* START Supplied passage *

The question is asked on Tuesday’s section of this week’s lesson, “In what ways have you discovered for yourself the true spiritual blessings that come from paying tithe? How has paying tithe helped increase your faith?”

After returning home to Tulsa from Southern Adventist University, I got a job at Taco Bell, and at 19 years old moved into my own apartment. It was a nice junior one bedroom. My rent was only $200.00 a month. What I would give to take my current salary and go back to those days! My parents both served as treasurers for the Tulsa First SDA Church for decades. They had instilled in me the importance of tithe. My dad always says, “Church’s don’t have financial problems. They have spiritual problems.” If everyone sacrificed and gave systematically as the Bible says, the church will always have enough.  While paying an honest tithe, even while barely making above minimum wage I had no problems paying my bills. I remember getting bills in the mail and going inside and writing a check to pay them right away. I did not need to wait until the due date. God was blessing.

Funny thing is, as I started making more money I started running into financial issues. I had a budget, but did not carefully watch myself during the month, thinking I had plenty of money. Still in my early twenties, I got a job working in the warehouse of a business forms company, making almost twice as much as I was at Taco Bell. Not keeping close track of what I was spending, I ran into financial problems, and for the first time started falling behind on my bills. I had recently transferred to a smaller church outside Tulsa, where I was serving as an elder.

* END Supplied passage *
* START Dataset extract *

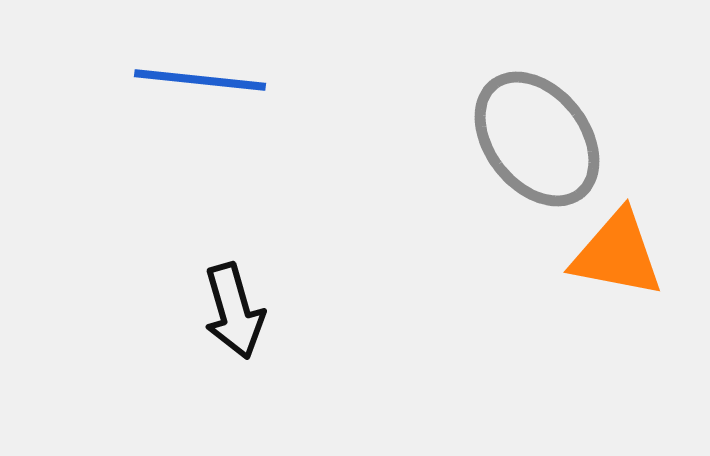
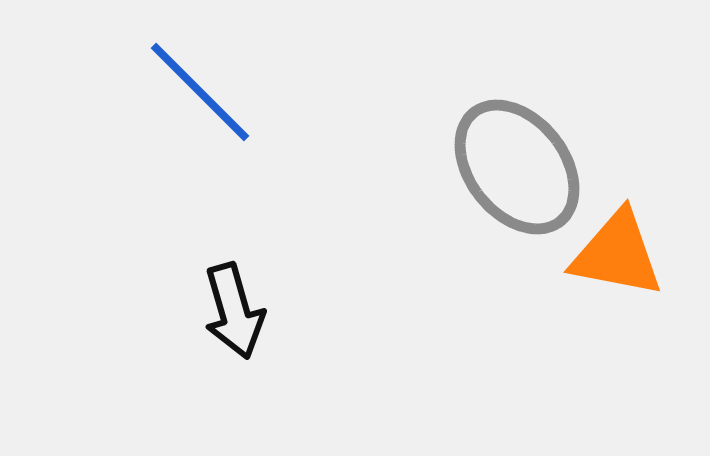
blue line: moved 12 px down; rotated 39 degrees clockwise
gray ellipse: moved 20 px left, 28 px down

* END Dataset extract *

Exercise requirements:
1/ In the tithing reflection, rewrite the paragraph beginning "Funny thing is, as I started making more money" as a shorter paragraph that keeps its main facts.
2/ Using the tithing reflection, decide whether each statement agrees with the text. Answer yes or no for each, and quote the exact words that decide it.
(a) The writer's first apartment cost $200 a month in rent.
(b) The writer's parents were pastors of the Tulsa First SDA Church.
(c) The warehouse job paid about three times what the writer earned at Taco Bell.
3/ From the tithing reflection, reproduce everything from "Funny thing is, as" down to "as an elder.".

The results:
1/ In the writer's early twenties, a job in a business forms company's warehouse paid almost twice the Taco Bell wage. The writer had a budget but didn't track spending closely during the month, assuming there was plenty of money. This led to financial problems and, for the first time, falling behind on bills. Around then, the writer had moved to a smaller church outside Tulsa and was serving there as an elder.

2/
(a) Yes: "My rent was only $200.00 a month."
(b) No: "My parents both served as treasurers for the Tulsa First SDA Church for decades."
(c) No: "making almost twice as much as I was at Taco Bell."

3/
Funny thing is, as I started making more money I started running into financial issues. I had a budget, but did not carefully watch myself during the month, thinking I had plenty of money. Still in my early twenties, I got a job working in the warehouse of a business forms company, making almost twice as much as I was at Taco Bell. Not keeping close track of what I was spending, I ran into financial problems, and for the first time started falling behind on my bills. I had recently transferred to a smaller church outside Tulsa, where I was serving as an elder.